Obsessed as I am with Groundhog-Day-alikes, I was really looking forward to this one. And oddly enough, the trailers don't give too much away - in fact, one of the trailers is essentially the first minute of the film, as we jump in on our protagonist's 139th attempt to survive a day when he wakes up to someone trying to kill him with a machete. He gets his shoes and pants off the floor as he ducks the first cut, gets the pants on as he steps away from another cut, gets into the kitchen for some coffee, drinks some and then disables his attacker by delivering the rest of the hot coffee to his face, etc.

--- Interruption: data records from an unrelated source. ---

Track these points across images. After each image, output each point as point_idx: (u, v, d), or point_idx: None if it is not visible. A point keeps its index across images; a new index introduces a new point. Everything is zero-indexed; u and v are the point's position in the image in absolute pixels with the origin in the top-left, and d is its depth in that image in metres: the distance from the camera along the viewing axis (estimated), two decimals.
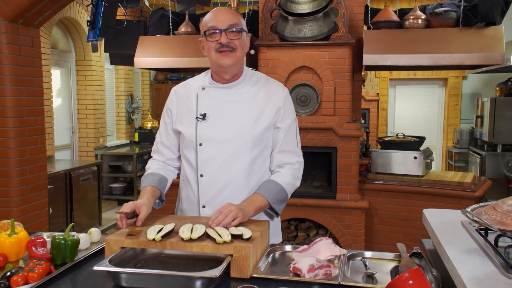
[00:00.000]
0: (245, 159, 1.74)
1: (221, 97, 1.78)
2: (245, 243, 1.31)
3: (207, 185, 1.76)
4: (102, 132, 6.88)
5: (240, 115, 1.76)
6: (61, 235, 1.40)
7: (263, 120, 1.76)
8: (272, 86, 1.84)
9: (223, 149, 1.74)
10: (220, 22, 1.69)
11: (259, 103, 1.78)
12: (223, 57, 1.70)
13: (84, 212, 5.46)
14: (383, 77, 7.69)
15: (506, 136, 6.26)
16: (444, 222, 1.40)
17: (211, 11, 1.77)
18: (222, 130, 1.75)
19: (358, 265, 1.38)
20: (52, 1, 3.09)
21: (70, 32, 6.49)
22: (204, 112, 1.76)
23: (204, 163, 1.75)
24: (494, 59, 3.74)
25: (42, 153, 3.39)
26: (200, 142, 1.76)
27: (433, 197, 3.99)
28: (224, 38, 1.68)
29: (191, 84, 1.87)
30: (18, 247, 1.40)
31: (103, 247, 1.51)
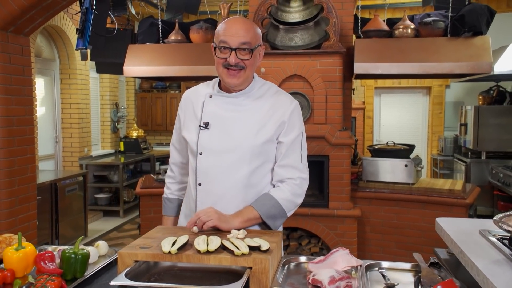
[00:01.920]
0: (243, 171, 1.70)
1: (226, 106, 1.75)
2: (263, 254, 1.28)
3: (204, 194, 1.75)
4: (87, 142, 6.77)
5: (241, 126, 1.72)
6: (70, 249, 1.35)
7: (264, 133, 1.72)
8: (280, 99, 1.79)
9: (221, 160, 1.71)
10: (232, 38, 1.65)
11: (263, 116, 1.73)
12: (230, 76, 1.68)
13: (69, 223, 5.33)
14: (368, 86, 7.77)
15: (490, 143, 6.37)
16: (461, 231, 1.40)
17: (226, 21, 1.72)
18: (222, 140, 1.72)
19: (376, 276, 1.36)
20: (43, 8, 3.03)
21: (54, 40, 6.38)
22: (207, 121, 1.74)
23: (202, 172, 1.74)
24: (482, 68, 3.81)
25: (32, 164, 3.30)
26: (200, 151, 1.74)
27: (425, 205, 4.02)
28: (233, 58, 1.65)
29: (200, 90, 1.85)
30: (26, 262, 1.34)
31: (111, 261, 1.46)
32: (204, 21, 4.48)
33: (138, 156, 7.26)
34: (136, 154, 7.35)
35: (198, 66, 4.25)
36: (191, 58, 4.30)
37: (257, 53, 1.72)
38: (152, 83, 8.36)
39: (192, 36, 4.36)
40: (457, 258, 1.34)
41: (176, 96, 8.22)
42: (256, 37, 1.70)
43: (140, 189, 4.35)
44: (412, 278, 1.36)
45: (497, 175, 6.04)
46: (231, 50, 1.65)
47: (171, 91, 8.33)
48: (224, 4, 4.33)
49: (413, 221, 4.08)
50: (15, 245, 1.36)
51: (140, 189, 4.35)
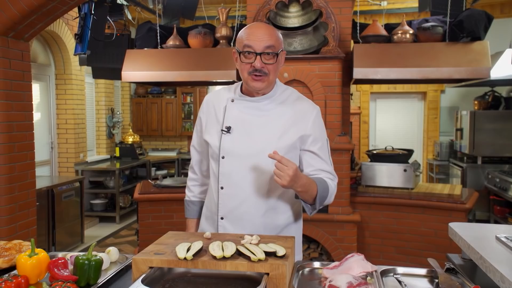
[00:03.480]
0: (265, 175, 1.71)
1: (248, 110, 1.76)
2: (280, 260, 1.27)
3: (226, 197, 1.75)
4: (82, 147, 6.72)
5: (264, 131, 1.73)
6: (83, 255, 1.33)
7: (287, 138, 1.73)
8: (301, 105, 1.79)
9: (244, 164, 1.72)
10: (256, 42, 1.65)
11: (285, 122, 1.74)
12: (255, 81, 1.69)
13: (65, 230, 5.28)
14: (364, 91, 7.81)
15: (485, 148, 6.41)
16: (477, 236, 1.40)
17: (249, 26, 1.72)
18: (244, 145, 1.73)
19: (392, 282, 1.35)
20: (44, 14, 3.00)
21: (49, 45, 6.35)
22: (229, 125, 1.75)
23: (224, 176, 1.75)
24: (481, 73, 3.84)
25: (31, 169, 3.27)
26: (222, 155, 1.75)
27: (424, 210, 4.03)
28: (258, 62, 1.65)
29: (222, 94, 1.86)
30: (39, 269, 1.32)
31: (122, 268, 1.45)
32: (202, 26, 4.48)
33: (133, 161, 7.22)
34: (132, 160, 7.30)
35: (196, 71, 4.24)
36: (190, 63, 4.29)
37: (280, 57, 1.72)
38: (147, 88, 8.33)
39: (190, 41, 4.35)
40: (472, 263, 1.33)
41: (172, 101, 8.19)
42: (278, 41, 1.71)
43: (139, 194, 4.32)
44: (428, 284, 1.35)
45: (493, 180, 6.07)
46: (256, 54, 1.65)
47: (167, 96, 8.30)
48: (222, 9, 4.33)
49: (413, 226, 4.08)
50: (27, 252, 1.34)
51: (139, 194, 4.32)
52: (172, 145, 8.57)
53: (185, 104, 8.36)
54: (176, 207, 4.32)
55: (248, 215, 1.71)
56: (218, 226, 1.77)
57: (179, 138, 8.51)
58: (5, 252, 1.50)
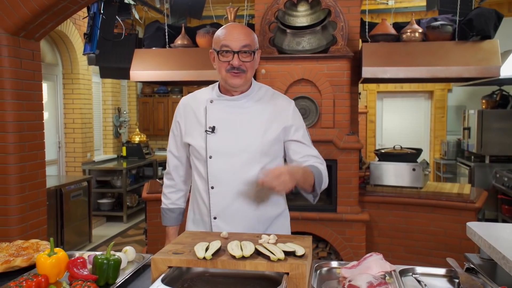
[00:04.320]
0: (254, 170, 1.75)
1: (229, 109, 1.80)
2: (299, 260, 1.27)
3: (218, 196, 1.78)
4: (90, 147, 6.73)
5: (248, 128, 1.78)
6: (102, 255, 1.34)
7: (271, 132, 1.79)
8: (279, 101, 1.87)
9: (232, 162, 1.76)
10: (233, 41, 1.71)
11: (266, 118, 1.80)
12: (233, 78, 1.74)
13: (73, 229, 5.30)
14: (370, 90, 7.78)
15: (493, 147, 6.38)
16: (498, 236, 1.39)
17: (225, 27, 1.78)
18: (231, 143, 1.77)
19: (411, 282, 1.35)
20: (55, 13, 3.01)
21: (57, 45, 6.37)
22: (213, 125, 1.78)
23: (214, 176, 1.78)
24: (491, 72, 3.82)
25: (42, 169, 3.28)
26: (210, 155, 1.78)
27: (433, 209, 4.01)
28: (236, 60, 1.71)
29: (199, 96, 1.89)
30: (59, 268, 1.32)
31: (139, 268, 1.45)
32: (210, 25, 4.48)
33: (140, 161, 7.23)
34: (139, 159, 7.32)
35: (205, 71, 4.24)
36: (198, 63, 4.29)
37: (256, 55, 1.78)
38: (153, 88, 8.34)
39: (198, 40, 4.35)
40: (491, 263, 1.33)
41: (178, 100, 8.10)
42: (254, 40, 1.78)
43: (147, 194, 4.32)
44: (447, 283, 1.34)
45: (501, 179, 6.04)
46: (233, 53, 1.71)
47: (173, 95, 8.31)
48: (231, 9, 4.33)
49: (422, 225, 4.07)
50: (47, 251, 1.34)
51: (147, 194, 4.32)
52: None
53: None
54: None
55: (241, 211, 1.76)
56: (212, 226, 1.80)
57: None
58: (22, 251, 1.50)
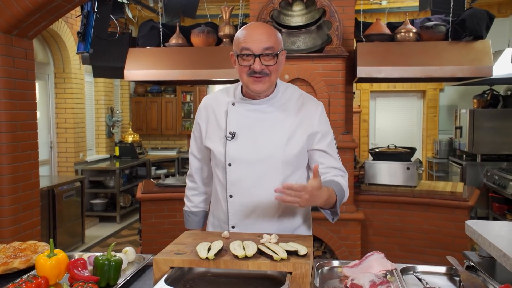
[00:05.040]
0: (275, 180, 1.64)
1: (251, 114, 1.69)
2: (302, 259, 1.27)
3: (236, 206, 1.69)
4: (82, 147, 6.69)
5: (270, 134, 1.67)
6: (103, 256, 1.32)
7: (295, 143, 1.67)
8: (305, 105, 1.73)
9: (252, 170, 1.66)
10: (254, 44, 1.58)
11: (290, 123, 1.69)
12: (255, 83, 1.62)
13: (66, 230, 5.25)
14: (364, 90, 7.82)
15: (485, 146, 6.45)
16: (497, 234, 1.40)
17: (246, 27, 1.65)
18: (252, 150, 1.66)
19: (412, 280, 1.35)
20: (48, 11, 2.98)
21: (48, 44, 6.31)
22: (234, 131, 1.68)
23: (233, 184, 1.68)
24: (483, 72, 3.85)
25: (35, 169, 3.24)
26: (229, 162, 1.67)
27: (427, 208, 4.04)
28: (257, 64, 1.58)
29: (221, 97, 1.78)
30: (59, 269, 1.30)
31: (140, 269, 1.44)
32: (205, 24, 4.46)
33: (133, 161, 7.20)
34: (132, 159, 7.28)
35: (199, 70, 4.23)
36: (193, 62, 4.28)
37: (280, 57, 1.66)
38: (147, 87, 8.30)
39: (193, 39, 4.33)
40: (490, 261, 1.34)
41: (171, 100, 8.17)
42: (278, 41, 1.65)
43: (141, 194, 4.30)
44: (448, 281, 1.35)
45: (492, 177, 6.11)
46: (254, 56, 1.59)
47: (166, 95, 8.28)
48: (226, 8, 4.32)
49: (416, 224, 4.09)
50: (46, 252, 1.32)
51: (141, 194, 4.30)
52: (172, 144, 8.55)
53: (184, 103, 8.34)
54: (179, 206, 4.30)
55: (260, 222, 1.67)
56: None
57: (179, 137, 8.50)
58: (20, 252, 1.48)
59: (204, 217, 1.93)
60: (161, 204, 4.32)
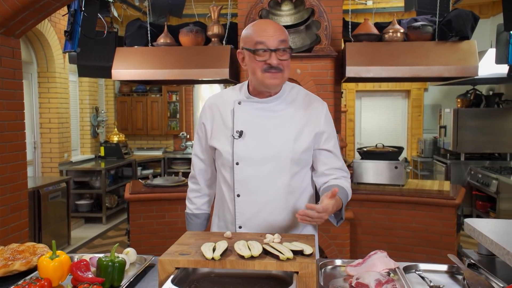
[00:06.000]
0: (284, 178, 1.66)
1: (258, 112, 1.70)
2: (308, 259, 1.27)
3: (244, 205, 1.69)
4: (67, 147, 6.59)
5: (278, 133, 1.67)
6: (106, 257, 1.30)
7: (303, 140, 1.69)
8: (311, 104, 1.75)
9: (261, 169, 1.66)
10: (270, 38, 1.59)
11: (298, 121, 1.70)
12: (271, 78, 1.62)
13: (51, 231, 5.17)
14: (349, 89, 7.87)
15: (468, 145, 6.57)
16: (497, 232, 1.42)
17: (257, 24, 1.66)
18: (259, 149, 1.66)
19: (415, 278, 1.37)
20: (36, 10, 2.93)
21: (31, 42, 6.20)
22: (241, 130, 1.67)
23: (240, 183, 1.68)
24: (469, 72, 3.92)
25: (23, 170, 3.18)
26: (236, 161, 1.67)
27: (415, 206, 4.08)
28: (274, 59, 1.59)
29: (226, 97, 1.77)
30: (61, 271, 1.28)
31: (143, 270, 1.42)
32: (193, 24, 4.44)
33: (119, 161, 7.12)
34: (117, 159, 7.20)
35: (188, 70, 4.20)
36: (181, 62, 4.25)
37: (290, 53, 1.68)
38: (132, 86, 8.22)
39: (182, 39, 4.31)
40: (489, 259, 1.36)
41: (157, 100, 8.11)
42: (288, 36, 1.67)
43: (130, 194, 4.26)
44: (450, 279, 1.37)
45: (476, 176, 6.22)
46: (270, 51, 1.59)
47: (152, 95, 8.21)
48: (214, 7, 4.31)
49: (404, 222, 4.14)
50: (48, 254, 1.30)
51: (130, 194, 4.26)
52: (158, 144, 8.49)
53: (170, 103, 8.29)
54: (168, 206, 4.28)
55: (268, 221, 1.66)
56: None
57: (165, 137, 8.44)
58: (18, 254, 1.45)
59: (206, 219, 1.91)
60: (150, 205, 4.28)
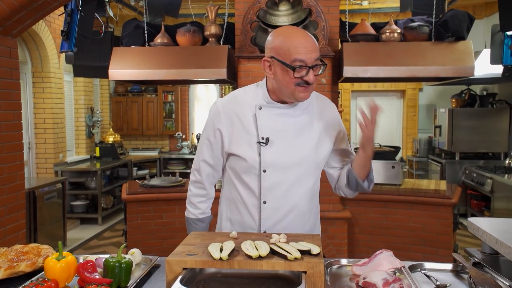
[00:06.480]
0: (309, 183, 1.70)
1: (280, 118, 1.68)
2: (316, 258, 1.27)
3: (270, 212, 1.69)
4: (62, 148, 6.55)
5: (301, 138, 1.69)
6: (113, 257, 1.30)
7: (325, 145, 1.73)
8: (325, 105, 1.79)
9: (288, 175, 1.67)
10: (308, 55, 1.55)
11: (317, 125, 1.72)
12: (303, 92, 1.60)
13: (47, 233, 5.13)
14: (345, 89, 7.90)
15: (463, 144, 6.61)
16: (502, 231, 1.43)
17: (293, 36, 1.59)
18: (286, 155, 1.67)
19: (421, 277, 1.37)
20: (34, 9, 2.91)
21: (26, 42, 6.15)
22: (267, 136, 1.65)
23: (268, 190, 1.67)
24: (466, 72, 3.94)
25: (20, 171, 3.16)
26: (264, 169, 1.66)
27: (412, 205, 4.11)
28: (311, 76, 1.57)
29: (243, 100, 1.72)
30: (68, 272, 1.28)
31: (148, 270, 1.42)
32: (191, 23, 4.43)
33: (114, 161, 7.08)
34: (113, 160, 7.17)
35: (186, 70, 4.19)
36: (179, 62, 4.24)
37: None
38: (127, 86, 8.19)
39: (179, 39, 4.30)
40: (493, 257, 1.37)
41: (153, 100, 8.09)
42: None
43: (127, 195, 4.24)
44: (455, 278, 1.38)
45: (470, 175, 6.26)
46: (308, 68, 1.57)
47: (147, 95, 8.19)
48: (211, 7, 4.30)
49: (401, 222, 4.16)
50: (55, 255, 1.29)
51: (127, 195, 4.24)
52: (153, 144, 8.46)
53: (166, 103, 8.26)
54: (165, 207, 4.27)
55: (291, 226, 1.69)
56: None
57: (160, 137, 8.41)
58: (22, 256, 1.44)
59: (209, 222, 1.91)
60: (147, 205, 4.27)
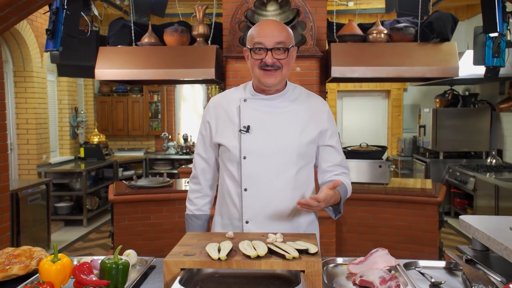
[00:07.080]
0: (290, 172, 1.71)
1: (264, 109, 1.75)
2: (314, 257, 1.28)
3: (252, 199, 1.71)
4: (45, 148, 6.44)
5: (284, 128, 1.73)
6: (109, 259, 1.28)
7: (307, 134, 1.74)
8: (314, 102, 1.83)
9: (268, 162, 1.70)
10: (266, 38, 1.66)
11: (302, 118, 1.76)
12: (267, 76, 1.69)
13: (31, 235, 5.04)
14: (331, 89, 7.94)
15: (447, 144, 6.71)
16: (493, 228, 1.46)
17: (259, 24, 1.75)
18: (267, 143, 1.71)
19: (415, 275, 1.39)
20: (19, 7, 2.86)
21: (6, 40, 6.03)
22: (248, 125, 1.71)
23: (248, 177, 1.71)
24: (451, 72, 4.01)
25: (4, 172, 3.09)
26: (244, 155, 1.71)
27: (399, 204, 4.15)
28: (269, 58, 1.66)
29: (231, 96, 1.83)
30: (64, 274, 1.25)
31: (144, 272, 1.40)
32: (178, 23, 4.41)
33: (100, 162, 7.00)
34: (98, 160, 7.08)
35: (174, 70, 4.17)
36: (166, 61, 4.21)
37: (291, 52, 1.73)
38: (112, 86, 8.10)
39: (166, 38, 4.27)
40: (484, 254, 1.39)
41: (138, 100, 8.01)
42: (289, 37, 1.73)
43: (114, 196, 4.19)
44: (448, 275, 1.40)
45: (454, 174, 6.37)
46: (266, 50, 1.66)
47: (133, 94, 8.11)
48: (199, 7, 4.28)
49: (388, 220, 4.20)
50: (49, 257, 1.27)
51: (114, 196, 4.19)
52: (139, 144, 8.39)
53: (152, 103, 8.20)
54: (153, 208, 4.23)
55: (275, 216, 1.70)
56: (243, 230, 1.72)
57: (146, 138, 8.35)
58: (14, 258, 1.41)
59: (207, 221, 1.91)
60: (135, 206, 4.23)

Our protagonist is Roy Pulver (Frank Grillo), who gives us a running voice-over and then explains how he got here - and as we move forward, we join him in attempting to figure out how he can maybe do something about it. Grillo is both obnoxious and charming, determined and willing to grind out a solution (if you're not a video game player, look up "grinding" in that context - there's a reason the movie got its title).
What these movies need most to succeed is a lot of thought put into the structure, and the cycles that the movie goes through. And someone thought about this one a long time: the helicopter you see right at the beginning? That matters, as do most of the details. The weirdest thing about the structure in this one is that after 20 minutes of violence followed by 20 minutes of exposition and menace, we have 20 minutes of sentimentality ... but then, the aim of the "Groundhog Day" movies is that our hero learns something and becomes a better person. And while it's a bit unusual, I thought it worked. Contrary to my viewing habits, I'm not really a fan of non-stop violence, and I thought they fitted the sentimentality in surprisingly well.
This may be too violent for some (ask yourself if you're okay with a decapitated head bouncing down an escalator), but it's funny, it's well thought out, and the action is really good: I enjoyed it a lot.